Comme l’un de ses super-héros, il a réussi à stopper la chute in-extremis, juste avant le grand crash de l’édifice de sa vie. Mais, toujours comme les personnages héroïques qu’il met en scène, il n’a pas réalisé cette prouesse seul. Ses sidekicks dans cette épreuve ? Star-Lord, Gamora et Drax. Ou plutôt Chris Pratt, Zoe Saldana et Dave Bautista, sans compter le nombre incroyable de fans de la communauté Marvel. En pleine tourmente, James Gunn a pu compter sur le soutien inconditionnel de stars dont les noms ont beaucoup plus d’écho que le sien. Des personnalités publiques venues retenir le fil métallique qui a cédé sous le poids de la polémique. Leurs efforts conjoints ont permis de déposer ces quelques bouts de tôles au rez-de-chaussée, limitant les dommages constatés, sauvant leur ami d’un destin potentiellement atrophié. James Gunn, tout proche du sommet, s’est ainsi retrouvé dans le hall d’entrée et non six pieds sous terre. D’ici, il a pu laisser germer le projet d’une nouvelle ascension, mais pas question de remettre les pieds dans un quelconque ascenseur, direction la porte des escaliers portant le sigle DC.

De zéro à héros

Après quatre longues années dans la tourmente, Gunn a pu se remettre en selle en chevauchant l’étalon de l'écurie concurrente. Un si grand talent n’est pas fait pour rester dans la pénombre, et s’il y en a un qui l’a compris, c’est bien Peter Safran, producteur de The Suicide Squad : “La raison pour laquelle le studio était si désireux de travailler avec James est qu'il apporte tout ce qu'il peut apporter : la comédie, le cœur, l'action, le look... Il avait une vision très spécifique du film, qu'il a présenté dès le premier jour comme un film de guerre des années 1970". Encore une fois sa vision a fait mouche, et à lire les premières critiques du film qui commencent à envahir la toile, il se peut qu’elle soit gage d’une nouvelle réussite incroyable.
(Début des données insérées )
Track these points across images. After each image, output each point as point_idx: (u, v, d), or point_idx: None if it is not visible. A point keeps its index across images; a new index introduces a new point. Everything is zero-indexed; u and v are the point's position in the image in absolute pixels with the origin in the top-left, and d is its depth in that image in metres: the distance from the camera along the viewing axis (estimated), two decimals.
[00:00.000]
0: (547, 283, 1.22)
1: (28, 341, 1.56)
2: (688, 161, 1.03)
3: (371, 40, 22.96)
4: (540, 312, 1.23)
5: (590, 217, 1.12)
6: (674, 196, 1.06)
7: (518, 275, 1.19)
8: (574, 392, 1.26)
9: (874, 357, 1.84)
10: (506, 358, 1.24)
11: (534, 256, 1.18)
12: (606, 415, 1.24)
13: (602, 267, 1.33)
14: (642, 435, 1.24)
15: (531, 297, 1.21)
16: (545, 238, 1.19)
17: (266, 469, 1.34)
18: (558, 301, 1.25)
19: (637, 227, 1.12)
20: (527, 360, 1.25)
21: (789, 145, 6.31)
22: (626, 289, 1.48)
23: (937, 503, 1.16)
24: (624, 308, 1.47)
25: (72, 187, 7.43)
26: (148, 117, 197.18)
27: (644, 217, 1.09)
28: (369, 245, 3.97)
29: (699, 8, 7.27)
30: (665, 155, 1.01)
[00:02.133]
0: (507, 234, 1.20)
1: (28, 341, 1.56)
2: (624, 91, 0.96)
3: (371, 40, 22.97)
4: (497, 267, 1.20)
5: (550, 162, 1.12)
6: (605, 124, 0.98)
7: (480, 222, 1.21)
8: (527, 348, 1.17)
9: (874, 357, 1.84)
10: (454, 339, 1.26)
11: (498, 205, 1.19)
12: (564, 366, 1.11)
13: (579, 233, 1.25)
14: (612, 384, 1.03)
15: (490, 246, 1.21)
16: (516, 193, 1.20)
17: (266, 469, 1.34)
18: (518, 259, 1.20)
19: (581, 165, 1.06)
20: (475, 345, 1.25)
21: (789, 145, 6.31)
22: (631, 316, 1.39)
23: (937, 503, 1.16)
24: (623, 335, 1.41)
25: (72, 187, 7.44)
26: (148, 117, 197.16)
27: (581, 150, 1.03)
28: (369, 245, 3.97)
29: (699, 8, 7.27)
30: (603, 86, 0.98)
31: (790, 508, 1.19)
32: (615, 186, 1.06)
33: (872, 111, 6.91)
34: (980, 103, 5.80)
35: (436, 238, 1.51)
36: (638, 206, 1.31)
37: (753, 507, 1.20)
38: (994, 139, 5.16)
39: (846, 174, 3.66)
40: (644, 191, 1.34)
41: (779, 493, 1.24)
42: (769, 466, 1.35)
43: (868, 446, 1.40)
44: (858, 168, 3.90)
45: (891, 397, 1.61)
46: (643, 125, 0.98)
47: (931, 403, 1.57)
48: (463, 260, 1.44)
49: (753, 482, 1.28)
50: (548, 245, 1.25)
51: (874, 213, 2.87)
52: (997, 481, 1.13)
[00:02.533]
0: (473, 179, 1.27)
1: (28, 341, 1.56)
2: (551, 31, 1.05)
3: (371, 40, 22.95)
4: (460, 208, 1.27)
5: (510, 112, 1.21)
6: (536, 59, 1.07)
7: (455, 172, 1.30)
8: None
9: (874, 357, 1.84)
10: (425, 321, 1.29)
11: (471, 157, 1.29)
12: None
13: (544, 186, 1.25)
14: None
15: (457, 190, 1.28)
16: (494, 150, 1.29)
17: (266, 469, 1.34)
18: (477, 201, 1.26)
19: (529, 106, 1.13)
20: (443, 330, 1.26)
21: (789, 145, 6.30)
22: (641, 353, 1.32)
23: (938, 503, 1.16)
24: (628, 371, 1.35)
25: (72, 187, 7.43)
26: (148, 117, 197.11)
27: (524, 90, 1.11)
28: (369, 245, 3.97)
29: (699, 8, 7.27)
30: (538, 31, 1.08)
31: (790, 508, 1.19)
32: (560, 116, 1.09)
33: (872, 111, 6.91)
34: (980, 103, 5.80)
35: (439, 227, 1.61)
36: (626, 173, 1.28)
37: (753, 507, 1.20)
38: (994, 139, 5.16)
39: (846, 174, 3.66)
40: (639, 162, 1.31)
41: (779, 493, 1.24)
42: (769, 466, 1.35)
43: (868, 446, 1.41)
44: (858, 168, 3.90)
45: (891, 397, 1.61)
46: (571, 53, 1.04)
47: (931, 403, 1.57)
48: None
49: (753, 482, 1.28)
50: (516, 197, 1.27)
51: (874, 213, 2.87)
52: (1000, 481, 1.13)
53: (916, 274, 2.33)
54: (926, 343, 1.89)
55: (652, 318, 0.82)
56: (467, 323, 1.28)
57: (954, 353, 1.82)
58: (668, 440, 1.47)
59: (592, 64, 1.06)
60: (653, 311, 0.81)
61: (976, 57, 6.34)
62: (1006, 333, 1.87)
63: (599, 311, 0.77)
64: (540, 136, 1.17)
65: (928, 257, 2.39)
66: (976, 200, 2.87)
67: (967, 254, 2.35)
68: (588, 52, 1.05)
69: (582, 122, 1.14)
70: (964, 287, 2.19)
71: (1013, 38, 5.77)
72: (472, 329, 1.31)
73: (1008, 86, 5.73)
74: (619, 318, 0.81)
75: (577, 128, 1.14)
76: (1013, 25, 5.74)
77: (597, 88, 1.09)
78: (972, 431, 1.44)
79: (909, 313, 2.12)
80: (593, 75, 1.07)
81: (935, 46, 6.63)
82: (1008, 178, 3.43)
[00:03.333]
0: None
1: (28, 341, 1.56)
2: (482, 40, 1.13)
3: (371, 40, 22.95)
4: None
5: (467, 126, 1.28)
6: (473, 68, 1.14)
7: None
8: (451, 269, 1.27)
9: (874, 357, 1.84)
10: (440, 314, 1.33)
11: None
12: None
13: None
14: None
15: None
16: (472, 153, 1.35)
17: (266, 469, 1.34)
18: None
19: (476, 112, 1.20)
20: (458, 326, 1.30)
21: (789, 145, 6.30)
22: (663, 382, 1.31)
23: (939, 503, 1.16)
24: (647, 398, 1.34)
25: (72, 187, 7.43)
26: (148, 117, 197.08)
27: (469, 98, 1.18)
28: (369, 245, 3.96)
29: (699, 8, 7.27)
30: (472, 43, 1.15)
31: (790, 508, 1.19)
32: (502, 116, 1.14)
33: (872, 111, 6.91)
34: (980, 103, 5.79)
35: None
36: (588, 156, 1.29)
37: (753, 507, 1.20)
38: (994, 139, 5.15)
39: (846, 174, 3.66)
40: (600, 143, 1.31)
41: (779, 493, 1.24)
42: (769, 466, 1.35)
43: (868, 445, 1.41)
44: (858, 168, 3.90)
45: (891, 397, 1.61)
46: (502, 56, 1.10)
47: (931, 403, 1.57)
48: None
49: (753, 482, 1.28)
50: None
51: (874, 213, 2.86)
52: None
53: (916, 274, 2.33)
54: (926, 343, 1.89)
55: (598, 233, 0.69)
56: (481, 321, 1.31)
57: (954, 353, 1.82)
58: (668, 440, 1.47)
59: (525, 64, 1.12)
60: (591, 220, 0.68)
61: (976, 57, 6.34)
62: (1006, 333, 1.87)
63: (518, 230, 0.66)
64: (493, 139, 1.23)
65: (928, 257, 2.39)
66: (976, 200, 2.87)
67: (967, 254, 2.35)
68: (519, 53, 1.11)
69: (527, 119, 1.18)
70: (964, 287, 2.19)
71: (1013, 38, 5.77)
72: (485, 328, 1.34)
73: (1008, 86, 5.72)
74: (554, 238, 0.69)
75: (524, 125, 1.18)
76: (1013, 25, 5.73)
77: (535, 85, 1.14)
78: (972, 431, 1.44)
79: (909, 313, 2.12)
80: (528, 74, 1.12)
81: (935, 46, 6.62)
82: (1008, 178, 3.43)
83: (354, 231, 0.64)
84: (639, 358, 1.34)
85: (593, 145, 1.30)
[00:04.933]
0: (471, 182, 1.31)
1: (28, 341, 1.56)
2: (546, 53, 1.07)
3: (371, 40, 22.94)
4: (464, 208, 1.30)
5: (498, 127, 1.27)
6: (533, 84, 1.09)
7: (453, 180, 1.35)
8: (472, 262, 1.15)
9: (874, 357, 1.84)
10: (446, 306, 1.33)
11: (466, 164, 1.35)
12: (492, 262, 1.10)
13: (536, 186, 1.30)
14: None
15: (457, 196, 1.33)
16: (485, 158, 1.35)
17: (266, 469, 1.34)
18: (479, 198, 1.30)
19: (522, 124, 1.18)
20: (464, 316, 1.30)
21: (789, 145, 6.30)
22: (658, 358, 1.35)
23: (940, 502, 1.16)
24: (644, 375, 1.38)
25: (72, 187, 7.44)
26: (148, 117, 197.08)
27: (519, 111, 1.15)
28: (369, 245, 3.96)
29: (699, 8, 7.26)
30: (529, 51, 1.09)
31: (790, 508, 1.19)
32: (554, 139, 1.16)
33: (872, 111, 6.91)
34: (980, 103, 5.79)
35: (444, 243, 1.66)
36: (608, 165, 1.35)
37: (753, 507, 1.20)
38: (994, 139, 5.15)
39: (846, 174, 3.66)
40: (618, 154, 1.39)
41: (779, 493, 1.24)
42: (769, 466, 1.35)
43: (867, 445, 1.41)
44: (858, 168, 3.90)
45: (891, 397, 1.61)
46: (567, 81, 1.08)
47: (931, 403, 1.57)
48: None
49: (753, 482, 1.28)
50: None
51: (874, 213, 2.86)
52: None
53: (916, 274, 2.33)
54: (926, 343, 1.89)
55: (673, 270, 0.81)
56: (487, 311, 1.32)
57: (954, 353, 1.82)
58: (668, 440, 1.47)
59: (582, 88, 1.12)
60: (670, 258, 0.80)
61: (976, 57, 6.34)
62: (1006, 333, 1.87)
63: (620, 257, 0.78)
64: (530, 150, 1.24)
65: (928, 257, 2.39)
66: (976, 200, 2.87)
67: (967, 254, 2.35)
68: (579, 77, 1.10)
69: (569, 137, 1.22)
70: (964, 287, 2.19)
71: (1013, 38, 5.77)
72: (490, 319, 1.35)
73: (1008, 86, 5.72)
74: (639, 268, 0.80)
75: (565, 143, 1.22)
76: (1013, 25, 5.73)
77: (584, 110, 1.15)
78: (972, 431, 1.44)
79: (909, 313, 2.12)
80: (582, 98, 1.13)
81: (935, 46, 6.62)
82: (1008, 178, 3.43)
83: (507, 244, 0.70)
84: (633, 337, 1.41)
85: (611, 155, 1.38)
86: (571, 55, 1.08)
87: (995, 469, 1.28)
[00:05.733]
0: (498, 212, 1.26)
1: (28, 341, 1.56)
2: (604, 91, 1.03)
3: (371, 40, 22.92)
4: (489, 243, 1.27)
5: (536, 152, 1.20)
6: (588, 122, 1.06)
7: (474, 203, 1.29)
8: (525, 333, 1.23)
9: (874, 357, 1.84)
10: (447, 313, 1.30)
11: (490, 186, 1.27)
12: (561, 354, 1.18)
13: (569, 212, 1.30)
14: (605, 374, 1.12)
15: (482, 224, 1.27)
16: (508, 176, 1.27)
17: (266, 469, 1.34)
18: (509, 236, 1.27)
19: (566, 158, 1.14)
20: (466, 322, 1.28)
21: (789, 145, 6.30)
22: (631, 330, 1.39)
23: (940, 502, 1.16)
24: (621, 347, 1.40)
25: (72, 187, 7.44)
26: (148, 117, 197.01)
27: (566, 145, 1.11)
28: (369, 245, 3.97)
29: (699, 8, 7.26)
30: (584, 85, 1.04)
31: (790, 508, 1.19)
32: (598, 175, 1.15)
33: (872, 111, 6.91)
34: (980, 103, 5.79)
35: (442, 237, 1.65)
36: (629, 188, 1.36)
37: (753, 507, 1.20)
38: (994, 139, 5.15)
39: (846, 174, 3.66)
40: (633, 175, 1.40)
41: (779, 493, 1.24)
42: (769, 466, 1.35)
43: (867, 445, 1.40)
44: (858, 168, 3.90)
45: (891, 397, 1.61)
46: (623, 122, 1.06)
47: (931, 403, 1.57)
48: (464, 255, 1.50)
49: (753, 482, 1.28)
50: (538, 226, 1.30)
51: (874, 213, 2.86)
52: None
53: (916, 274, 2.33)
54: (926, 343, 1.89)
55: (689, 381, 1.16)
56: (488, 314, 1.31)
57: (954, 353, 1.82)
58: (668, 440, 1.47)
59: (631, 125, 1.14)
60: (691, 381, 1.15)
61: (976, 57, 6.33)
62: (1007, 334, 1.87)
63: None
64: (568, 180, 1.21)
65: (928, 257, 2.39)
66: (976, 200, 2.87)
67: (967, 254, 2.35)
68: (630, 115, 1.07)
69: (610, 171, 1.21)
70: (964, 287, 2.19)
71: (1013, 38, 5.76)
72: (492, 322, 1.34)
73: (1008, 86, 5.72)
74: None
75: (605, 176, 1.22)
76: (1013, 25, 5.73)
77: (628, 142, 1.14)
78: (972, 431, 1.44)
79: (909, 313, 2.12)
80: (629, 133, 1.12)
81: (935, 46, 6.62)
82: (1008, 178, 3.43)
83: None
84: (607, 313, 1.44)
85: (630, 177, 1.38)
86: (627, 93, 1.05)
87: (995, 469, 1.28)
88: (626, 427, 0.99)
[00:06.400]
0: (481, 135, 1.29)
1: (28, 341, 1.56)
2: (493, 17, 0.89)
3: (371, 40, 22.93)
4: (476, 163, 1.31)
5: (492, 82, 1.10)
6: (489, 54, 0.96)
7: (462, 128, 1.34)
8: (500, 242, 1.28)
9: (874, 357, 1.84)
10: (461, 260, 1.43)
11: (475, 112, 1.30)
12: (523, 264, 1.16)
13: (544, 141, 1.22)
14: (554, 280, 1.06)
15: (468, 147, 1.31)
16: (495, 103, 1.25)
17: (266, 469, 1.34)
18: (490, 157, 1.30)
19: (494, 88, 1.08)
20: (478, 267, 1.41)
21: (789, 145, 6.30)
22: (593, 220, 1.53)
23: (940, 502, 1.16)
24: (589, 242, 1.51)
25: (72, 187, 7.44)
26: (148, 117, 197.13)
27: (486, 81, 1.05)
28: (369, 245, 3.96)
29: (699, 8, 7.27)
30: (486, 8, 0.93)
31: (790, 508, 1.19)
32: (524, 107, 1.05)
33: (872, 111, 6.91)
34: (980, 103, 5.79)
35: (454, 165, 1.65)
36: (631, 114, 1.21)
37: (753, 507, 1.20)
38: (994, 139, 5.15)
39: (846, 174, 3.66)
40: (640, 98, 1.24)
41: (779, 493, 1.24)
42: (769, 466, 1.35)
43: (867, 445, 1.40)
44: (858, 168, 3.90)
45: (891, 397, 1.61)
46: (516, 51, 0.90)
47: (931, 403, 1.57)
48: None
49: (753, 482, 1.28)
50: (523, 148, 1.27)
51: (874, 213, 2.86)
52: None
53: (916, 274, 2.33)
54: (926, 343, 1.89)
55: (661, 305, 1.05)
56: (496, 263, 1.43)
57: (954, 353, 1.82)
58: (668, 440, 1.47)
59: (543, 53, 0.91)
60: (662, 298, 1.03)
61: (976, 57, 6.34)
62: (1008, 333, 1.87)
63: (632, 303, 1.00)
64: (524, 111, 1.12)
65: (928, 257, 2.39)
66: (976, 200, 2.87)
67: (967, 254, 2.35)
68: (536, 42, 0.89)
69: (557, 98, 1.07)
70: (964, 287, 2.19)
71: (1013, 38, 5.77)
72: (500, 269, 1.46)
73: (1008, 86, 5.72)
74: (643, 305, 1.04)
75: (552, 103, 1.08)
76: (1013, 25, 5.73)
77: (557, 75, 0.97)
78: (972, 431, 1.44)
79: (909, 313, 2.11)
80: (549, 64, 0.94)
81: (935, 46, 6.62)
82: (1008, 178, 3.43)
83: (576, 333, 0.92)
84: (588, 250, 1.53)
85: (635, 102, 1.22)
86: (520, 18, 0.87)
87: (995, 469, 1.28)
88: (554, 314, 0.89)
Alors que sa carrière était aux portes de la mort, James Gunn s’est élancé dans une mission suicide pour avoir le droit à la rédemption. Finalement, c’est peut-être lui qui incarne le mieux ses héros.

Son image lavée et son talent créatif toujours intact, il a également été contacté pour reprendre son rôle de réalisateur sur Les Gardiens de la Galaxie Vol. 3 prévu pour 2023. C’est ainsi qu’il fait son retour dans la grande machine Disney, cette fois pas par la petite porte synonyme de renaissance, mais en franchissant la grande avec prestance.